Rohleder: Wir müssen schauen, dass wir die Problemursachen angehen und nicht nur immer an den Symptomen herumdoktern. Wir müssen uns eine Föderalismusreform vornehmen, die aber nicht darin bestehen kann, Besitzstände weiter zu verfestigen, sondern sich grundsätzlich zu überlegen, wo wollen wir in Deutschland hin und wie schaffen wir das.
Wir müssen in der Digitalisierung schneller werden und wir müssen tiefgreifend in die Digitalisierung eintauchen und gleichwertige Lebensverhältnisse schaffen - von Bremen bis hinunter nach Bayern.

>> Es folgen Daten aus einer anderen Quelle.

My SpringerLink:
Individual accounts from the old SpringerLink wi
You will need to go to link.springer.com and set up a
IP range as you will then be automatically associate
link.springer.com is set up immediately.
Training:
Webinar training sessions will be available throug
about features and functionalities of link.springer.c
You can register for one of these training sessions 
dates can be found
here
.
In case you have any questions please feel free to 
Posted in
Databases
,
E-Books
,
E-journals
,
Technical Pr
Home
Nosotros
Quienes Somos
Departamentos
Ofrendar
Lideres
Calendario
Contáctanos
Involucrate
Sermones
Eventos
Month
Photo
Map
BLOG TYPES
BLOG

Und das wird nicht gehen, wenn wir 16 unterschiedliche Datenschutzinterpretationen haben oder 16 unterschiedliche Bildungspolitiken, 16 unterschiedliche Verwaltungspolitiken et cetera. Wir müssen mehr zentrale Entscheidungen wagen.
com! professional: Kurzum - der Föderalismus bremst uns bei der Digitalisierung?
Rohleder: Der Föderalismus ist Deutschlands grösste Digitalisierungsbremse. Und das wird sie auch bleiben, wenn wir nicht an bestimmten Stellen reformieren, und zwar tiefgreifend.